И так каждый вечер. Юрка Хилькевич был когда-то сурово пьющим, но много лет уже не притрагивался к спиртному. Он же еще был и талантливым художником, прекрасно чувствовал музыку, с ним было безумно интересно общаться. Юрка никогда не предавал артистов. Человек, который обижает актеров, становится моим врагом — это самый беззащитный народ. Юра видел только меня в роли Кадрусса, не хотел искать никого другого и продолжал уговаривать.
Однажды я лег спать и увидел во сне Наполеона и Кадрусса одновременно. Вечером Хилькевич только открыл дверь, я кричу:
— Согласен! Но снять ты меня должен за два дня. У тебя уже построена улица в Ялте, павильон обжит. Даю тебе сорок восемь часов. Я уже и грим придумал. И группа моя отдохнет.
— Ты — сука! Но я согласен, — говорит Хилькевич.
Начинаются круглосуточные съемки, тому свидетели Леша Жарков и Мишка Боярский. Трое нас там против Дантеса. Я разгуливаю по улице молодой, потом старый, потом играю с Витей громадную сцену, и вот наконец добираемся до финала. Полпервого ночи, я лежу на полу, топор уже торчит у меня в спине, все залито бутафорской кровью. Оператор Гилевич должен снять мой крупный план, но все медлит.

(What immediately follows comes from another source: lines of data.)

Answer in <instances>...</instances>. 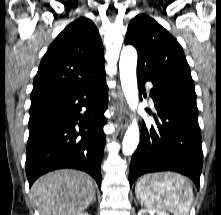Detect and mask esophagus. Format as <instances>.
Listing matches in <instances>:
<instances>
[{
    "instance_id": "obj_1",
    "label": "esophagus",
    "mask_w": 221,
    "mask_h": 215,
    "mask_svg": "<svg viewBox=\"0 0 221 215\" xmlns=\"http://www.w3.org/2000/svg\"><path fill=\"white\" fill-rule=\"evenodd\" d=\"M117 106L120 108L122 115L118 118L116 125L121 129H125L128 125V118L126 116V102L122 92L117 95Z\"/></svg>"
}]
</instances>
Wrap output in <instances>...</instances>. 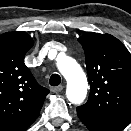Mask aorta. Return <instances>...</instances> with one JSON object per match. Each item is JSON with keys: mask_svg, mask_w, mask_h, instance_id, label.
Wrapping results in <instances>:
<instances>
[{"mask_svg": "<svg viewBox=\"0 0 131 131\" xmlns=\"http://www.w3.org/2000/svg\"><path fill=\"white\" fill-rule=\"evenodd\" d=\"M60 73L67 81L66 96L73 104H80L87 94V78L80 65L70 57H63L57 61Z\"/></svg>", "mask_w": 131, "mask_h": 131, "instance_id": "762f6f07", "label": "aorta"}]
</instances>
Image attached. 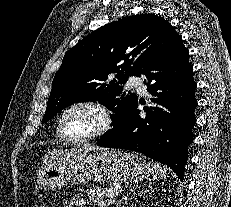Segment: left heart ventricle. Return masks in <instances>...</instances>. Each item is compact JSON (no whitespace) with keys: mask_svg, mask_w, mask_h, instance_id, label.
<instances>
[{"mask_svg":"<svg viewBox=\"0 0 231 207\" xmlns=\"http://www.w3.org/2000/svg\"><path fill=\"white\" fill-rule=\"evenodd\" d=\"M101 117L99 113L88 106H78L66 116L65 127L72 137H84L99 128Z\"/></svg>","mask_w":231,"mask_h":207,"instance_id":"left-heart-ventricle-1","label":"left heart ventricle"}]
</instances>
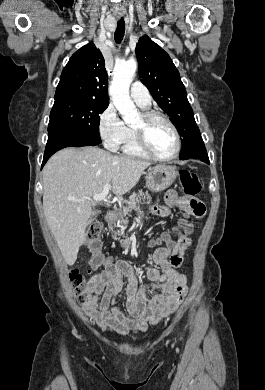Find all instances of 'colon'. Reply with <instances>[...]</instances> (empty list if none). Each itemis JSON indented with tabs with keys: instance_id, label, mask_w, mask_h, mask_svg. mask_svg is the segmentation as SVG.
I'll use <instances>...</instances> for the list:
<instances>
[{
	"instance_id": "5ec220e1",
	"label": "colon",
	"mask_w": 265,
	"mask_h": 390,
	"mask_svg": "<svg viewBox=\"0 0 265 390\" xmlns=\"http://www.w3.org/2000/svg\"><path fill=\"white\" fill-rule=\"evenodd\" d=\"M179 179L182 189L187 196L195 197L201 191V184L198 176L187 170L179 171ZM191 230L189 221L182 224V231L187 233ZM86 245L91 254V264L93 267H100L103 262V256L100 253L101 247V226L93 224L89 227L86 234ZM70 280L76 299L82 306L88 304L91 300V282L87 281L86 277L78 270H73L70 273Z\"/></svg>"
}]
</instances>
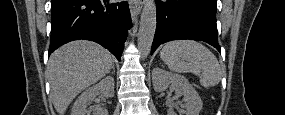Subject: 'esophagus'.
<instances>
[{"label":"esophagus","mask_w":285,"mask_h":115,"mask_svg":"<svg viewBox=\"0 0 285 115\" xmlns=\"http://www.w3.org/2000/svg\"><path fill=\"white\" fill-rule=\"evenodd\" d=\"M142 5V0H129V7L133 21L135 20L136 16L141 12Z\"/></svg>","instance_id":"1"}]
</instances>
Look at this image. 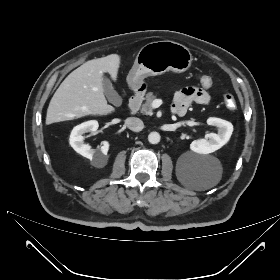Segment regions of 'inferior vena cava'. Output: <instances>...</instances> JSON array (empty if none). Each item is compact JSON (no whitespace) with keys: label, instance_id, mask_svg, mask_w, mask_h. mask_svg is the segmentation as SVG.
I'll return each mask as SVG.
<instances>
[{"label":"inferior vena cava","instance_id":"obj_1","mask_svg":"<svg viewBox=\"0 0 280 280\" xmlns=\"http://www.w3.org/2000/svg\"><path fill=\"white\" fill-rule=\"evenodd\" d=\"M128 128L134 132H139L144 128V123L141 119L136 117H130L125 120Z\"/></svg>","mask_w":280,"mask_h":280}]
</instances>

Я кричу:
— Алле, долго ты там еще будешь хреновиной заниматься?
— Ща-ща-ща!
А должно быть так: Авилов становится за кадром, я открываю глазки и произношу:
— Ты кто? Человек или дьявол?
А Витя:
— Я — Эдмон Дантес.
— А-а-а!
На этом все. Я лежу, съемка все не начинается, считаю ноги вокруг себя, насчитываю тридцать две пары — вся группа собралась.